[Supplied entries — start]
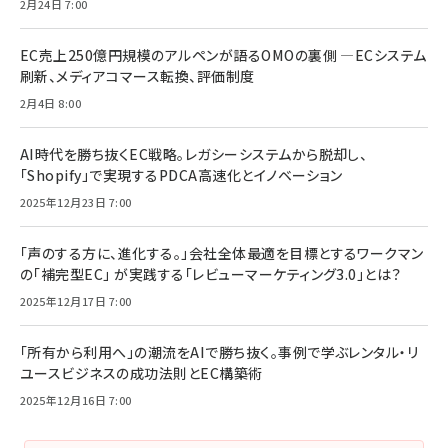
2月24日 7:00
EC売上250億円規模のアルペンが語るOMOの裏側 ―ECシステム
刷新、メディアコマース転換、評価制度
2月4日 8:00
AI時代を勝ち抜くEC戦略。レガシーシステムから脱却し、
「Shopify」で実現するPDCA高速化とイノベーション
2025年12月23日 7:00
「声のする方に、進化する。」会社全体最適を目標とするワークマン
の「補完型EC」 が実践する「レビューマーケティング3.0」とは？
2025年12月17日 7:00
「所有から利用へ」の潮流をAIで勝ち抜く。事例で学ぶレンタル・リ
ユースビジネスの成功法則とEC構築術
2025年12月16日 7:00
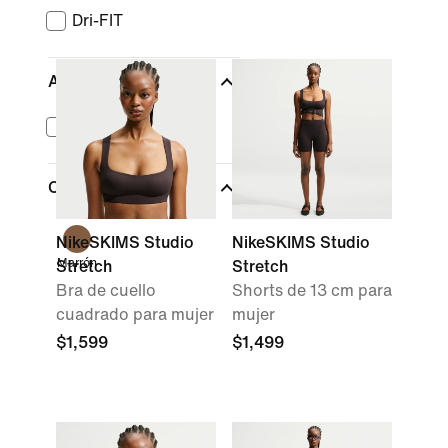
Dri-FIT
Ajuste
Entallado
Color
NikeSKIMS Studio
NikeSKIMS Studio
Marrón
Stretch
Stretch
Bra de cuello
Shorts de 13 cm para
cuadrado para mujer
mujer
$1,599
$1,499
[Supplied entries — finish]
[Exercise objective]
Return exactly, and only, the lines that run from the line containing "ユースビジネスの成功法則とEC構築術" to the last line of the entries above, both ends included, with pictures left out.

[Solution to the exercise]
ユースビジネスの成功法則とEC構築術
2025年12月16日 7:00
Dri-FIT
Ajuste
Entallado
Color
NikeSKIMS Studio
NikeSKIMS Studio
Marrón
Stretch
Stretch
Bra de cuello
Shorts de 13 cm para
cuadrado para mujer
mujer
$1,599
$1,499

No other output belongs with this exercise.